* PROVIDED PASSAGE
Homeworld: Deserts of Kharak [official site] is a prequel to the legendary Homeworld space real-time strategy games, but this time - heresy! - set on land, as the Kushan race battle angry clans to reclaim ancient technologies found on the sandy planet they currently call home. While some of its developers (including studio boss and former Relic art lead Rob Cunningham) worked on the original games, this first began life as the unrelated 'Hardware: Shipbreakers', before morphing into the free to play multiplayer 'Homeworld: Shipbreakers' and then finally to the traditionally-sold, singleplayer and multiplayer package it is now. Deserts of Kharak has some bloody big boots to fill - can it possibly manage it?

Note: This piece primarily focuses on the solo campaign, as there wasn't much multiplayer to be had pre-release.

I do admire the wanton self-destructiveness of taking one of the most quintessential space games then removing space from it. As well as being mischievous, hopefully it also speaks to a determination to only take Homeworld to space again once they're sure they can do it absolutely right. Deserts of Kharak, you see, is a landlubbing prequel to Relic's much-loved Homeworld series, starring giant sandcrawlers and assorted buggies, tanks and jets as they battle across the titular, entirely arid planet. It manages to be more Homeworldy than one might have suspected, as well as evoking fond memories of Dune II and the sudden realisation that someone really should make a Mad Max RTS.

It's UI, soundtrack and craft design which primarily make a game mostly about tanks fighting in the desert feel most like Homeworld, but Kharak also shares a certain sense of scale and refreshingly slow pacing with its great ancestor. There are several flies in its gently undulating ointment, but the unhurried, almost dreamlike speed of its action is what I most like about it - a welcome change of pace, a break with current RTS tradition to become ever-more frantic.

* LISTED ENTRIES
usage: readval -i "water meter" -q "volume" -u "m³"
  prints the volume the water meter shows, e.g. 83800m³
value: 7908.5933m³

---

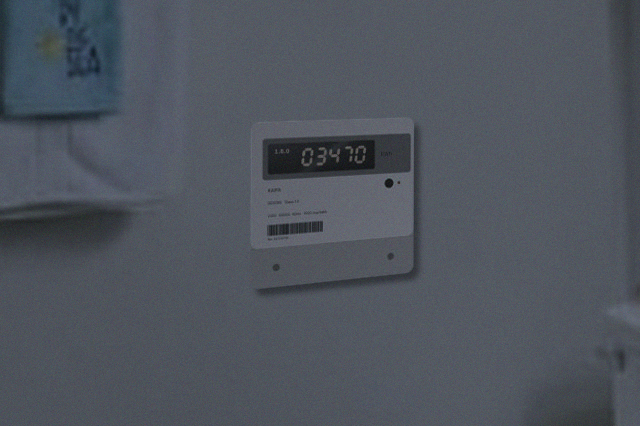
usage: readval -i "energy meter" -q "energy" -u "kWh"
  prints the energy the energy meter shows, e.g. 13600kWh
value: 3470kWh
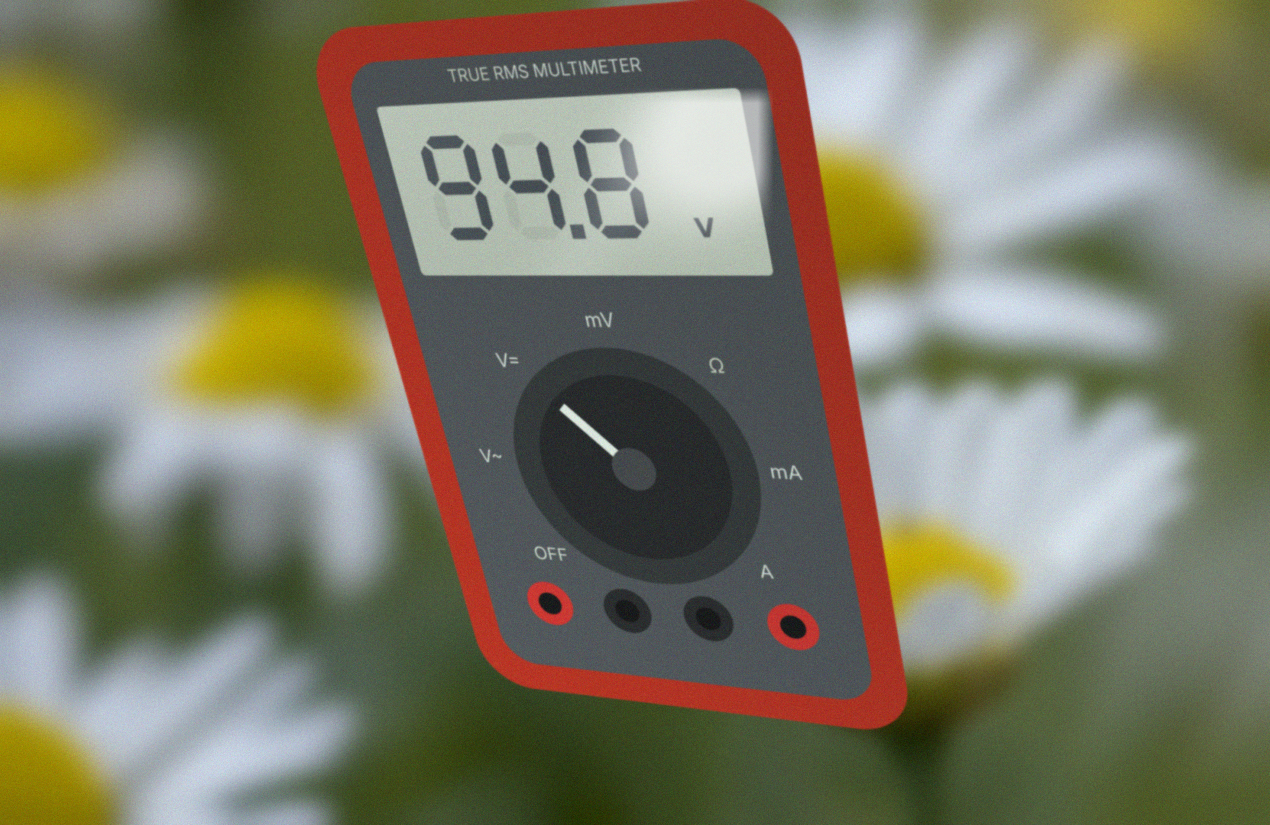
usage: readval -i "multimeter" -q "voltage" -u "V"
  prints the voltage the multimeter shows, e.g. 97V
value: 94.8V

==

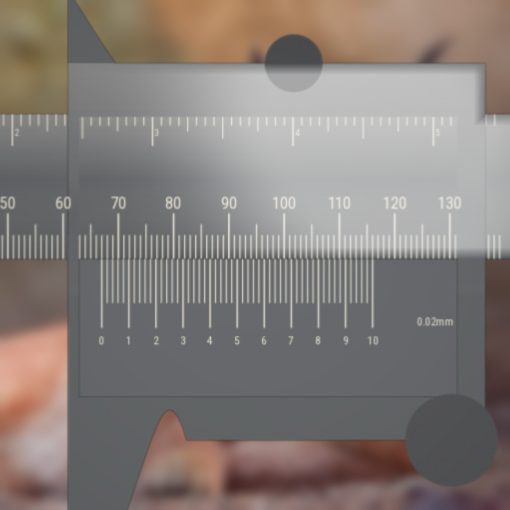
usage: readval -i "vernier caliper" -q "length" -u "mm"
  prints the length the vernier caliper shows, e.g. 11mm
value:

* EXERCISE DIRECTIONS
Please retype the part of the Deserts of Kharak review that opens with the words containing "It's UI, soundtrack" and closes with "become ever-more frantic.".

* EXERCISE RESULT
It's UI, soundtrack and craft design which primarily make a game mostly about tanks fighting in the desert feel most like Homeworld, but Kharak also shares a certain sense of scale and refreshingly slow pacing with its great ancestor. There are several flies in its gently undulating ointment, but the unhurried, almost dreamlike speed of its action is what I most like about it - a welcome change of pace, a break with current RTS tradition to become ever-more frantic.